A Wonderful Saturday Morning

Sunday, August 22, 2010

What a wonderful Saturday morning I had at the Spinners and Weavers Festival!

I woke up early, the sun streaming through my window. I can already feel the changing of seasons and that Fall is not far off. After a leisurely breakfast with friends I packed my tote bag and headed down the road to the other side of the county.

What ever thoughts I had about summer not coming to our area quickly disappeared as the thermometer in my truck rose above 80. It wasn’t even 9am. When I pulled into the festival venue I was surprised and delighted all at the same time. An abandoned elementary school had been transformed into an arts center. Each classroom was divided into individual artist studios. There were potters and sculptures; painters and of course weavers. It was exciting to see such a great reuse of a building that could have turned into a dilapidated mess, with graffiti scrawled over the walls and vandals destroying anything in sight. But it was full of life and talent and art.

As I made my way through the rooms I recognized some of the artist names from art walks I had been on around the area. But the real treat, the real reason I went was to see the weaver’s guild. Their studio took up a multi-purpose room, and was much larger than the rest. It was full of looms strung with yarns of all colors and projects in various stages of completion. There were tabletop looms for weaving scarves and larger horizontal looms for shawls. The yarns were all hand dyed in deep rich hues of greens and purples; blues and teals, and an array of natural tones. Seeing them stacked on the shelves was like its own piece of art.

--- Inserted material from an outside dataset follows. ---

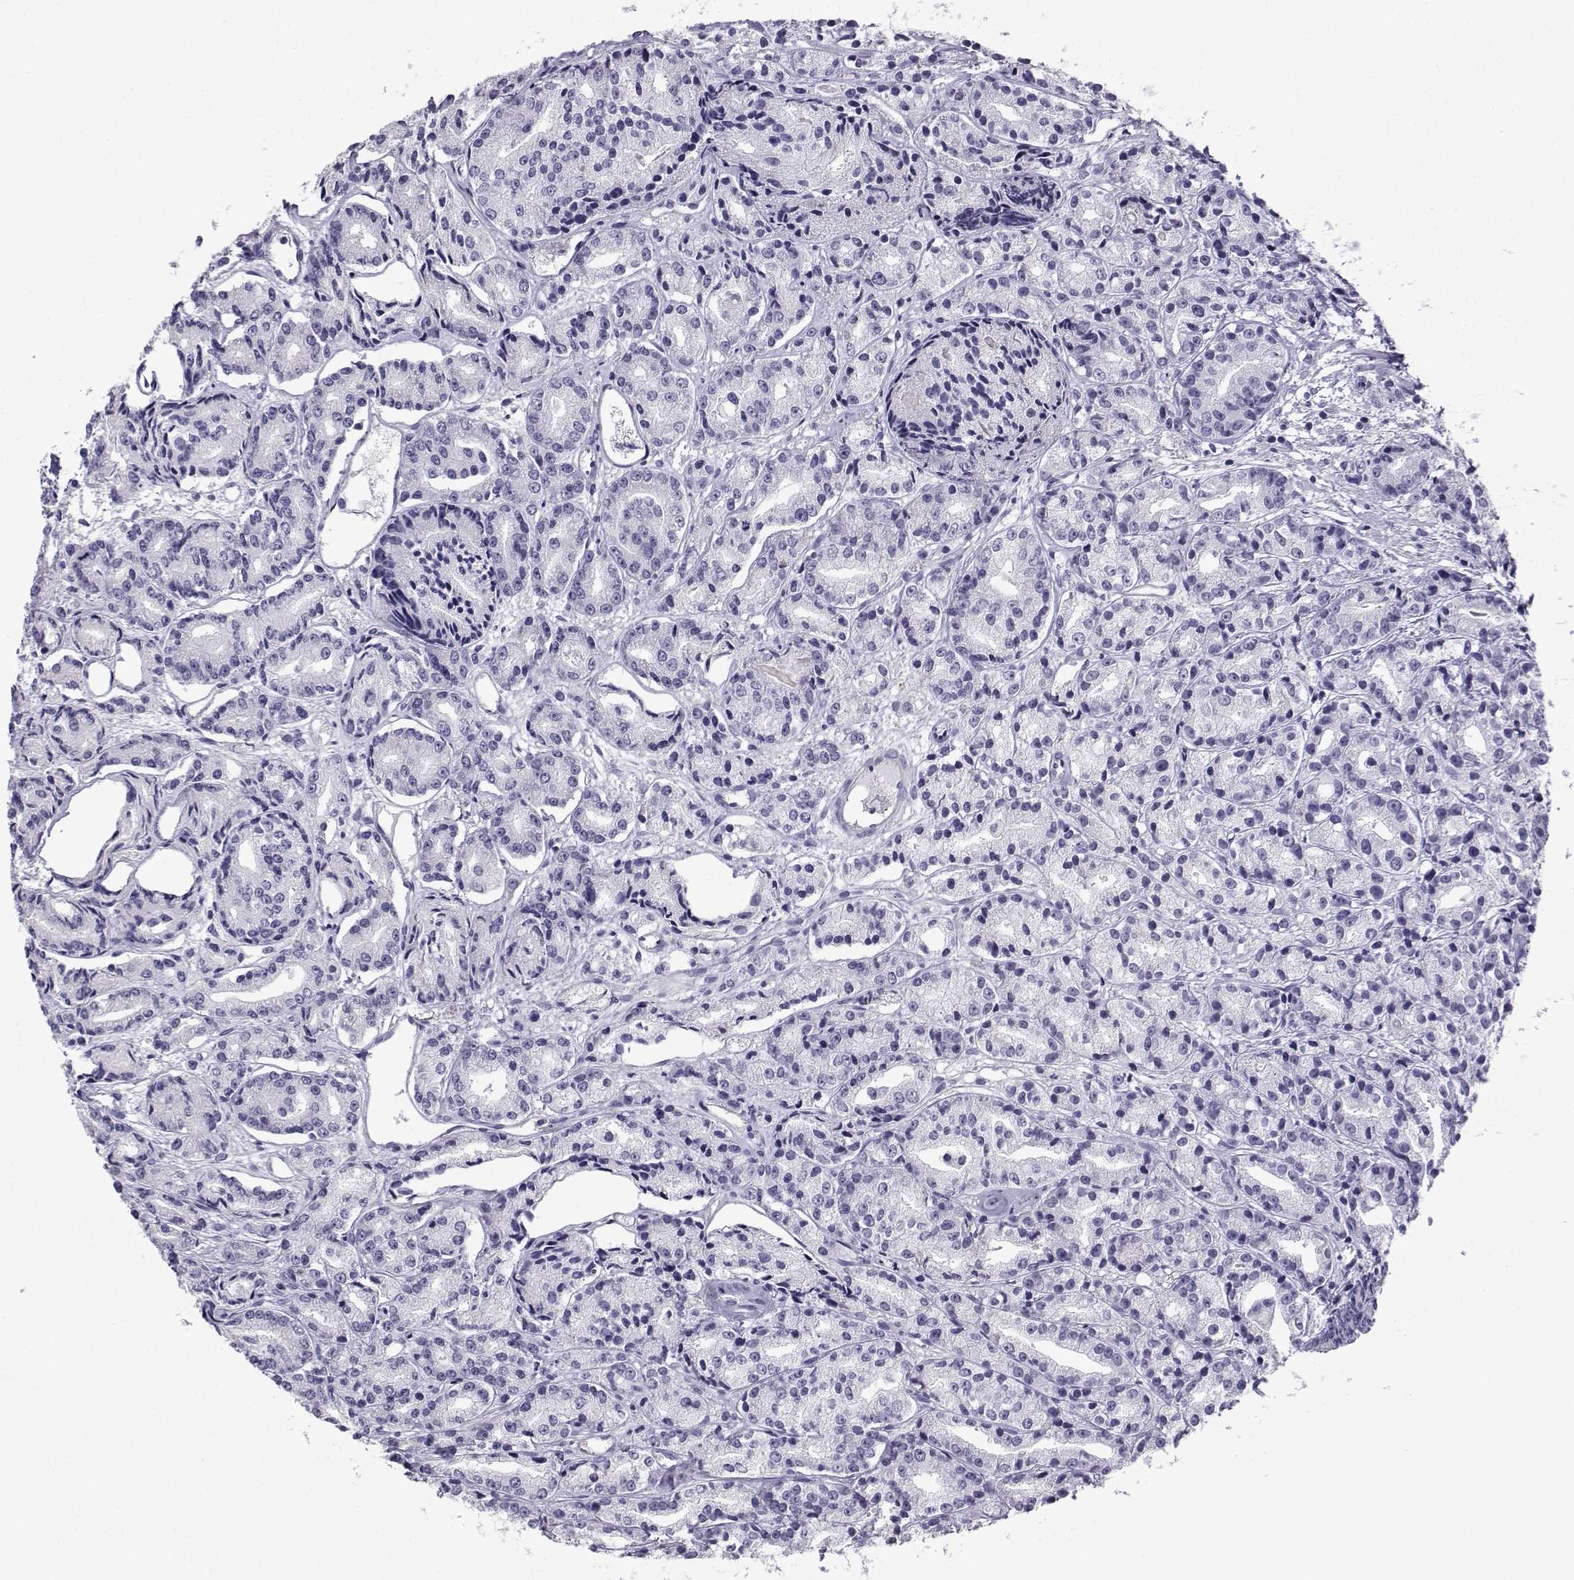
{"staining": {"intensity": "negative", "quantity": "none", "location": "none"}, "tissue": "prostate cancer", "cell_type": "Tumor cells", "image_type": "cancer", "snomed": [{"axis": "morphology", "description": "Adenocarcinoma, Medium grade"}, {"axis": "topography", "description": "Prostate"}], "caption": "The photomicrograph exhibits no significant expression in tumor cells of prostate cancer (medium-grade adenocarcinoma).", "gene": "MRGBP", "patient": {"sex": "male", "age": 74}}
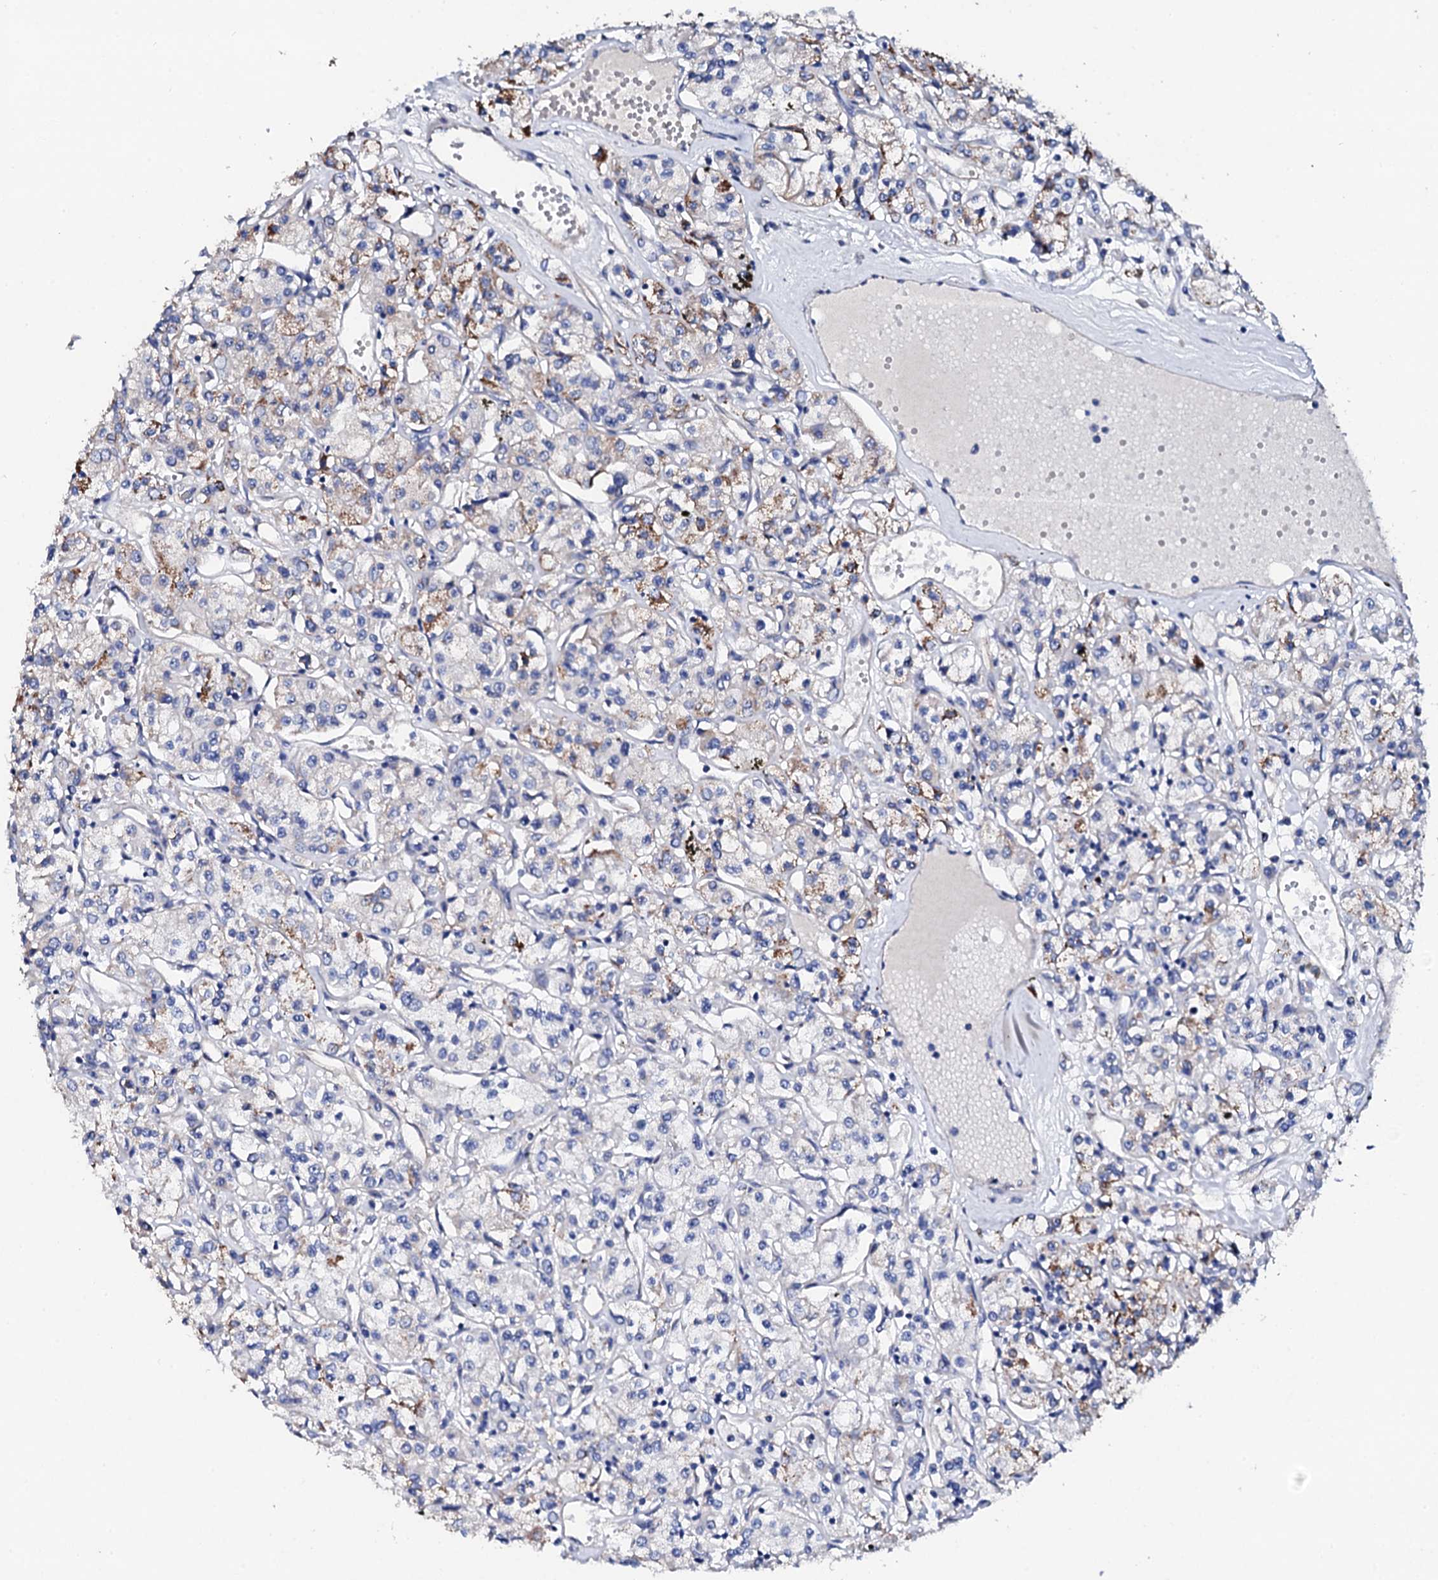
{"staining": {"intensity": "strong", "quantity": "25%-75%", "location": "cytoplasmic/membranous"}, "tissue": "renal cancer", "cell_type": "Tumor cells", "image_type": "cancer", "snomed": [{"axis": "morphology", "description": "Adenocarcinoma, NOS"}, {"axis": "topography", "description": "Kidney"}], "caption": "Adenocarcinoma (renal) stained with DAB (3,3'-diaminobenzidine) IHC exhibits high levels of strong cytoplasmic/membranous staining in approximately 25%-75% of tumor cells. (DAB (3,3'-diaminobenzidine) IHC, brown staining for protein, blue staining for nuclei).", "gene": "KLHL32", "patient": {"sex": "female", "age": 59}}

The vendor booths were set up on the grass areas between the classrooms and in the back parking lot. Many of the vendors were selling hand dyed rovings in wool, alpaca, angora and rabbit. Some vendors had spun yarn while others offered raw wool, leaving the pleasure of dying it to the buyer. There were vendors with spinning wheels, drop spindles, drum cards, hand cards, books and patterns for making your own creations. It was fascinating to see all the ways the artists found to show their creativity.

After a few hours at the festival I was ready to head home, to the simplicity and quite of our little farm. My eyes were opened a little wider today. There are many ways to express ones artistic talents. Some mold clay into pottery, some lay paint to canvas, some take dirty raw sheep’s wool and transform it into gloves and hats; scarves and shawls that keep us warm all winter long. And some, like me, take a small suburban homestead and turn it into a patchwork of gardens and orchards and flowerbeds. This is my palette.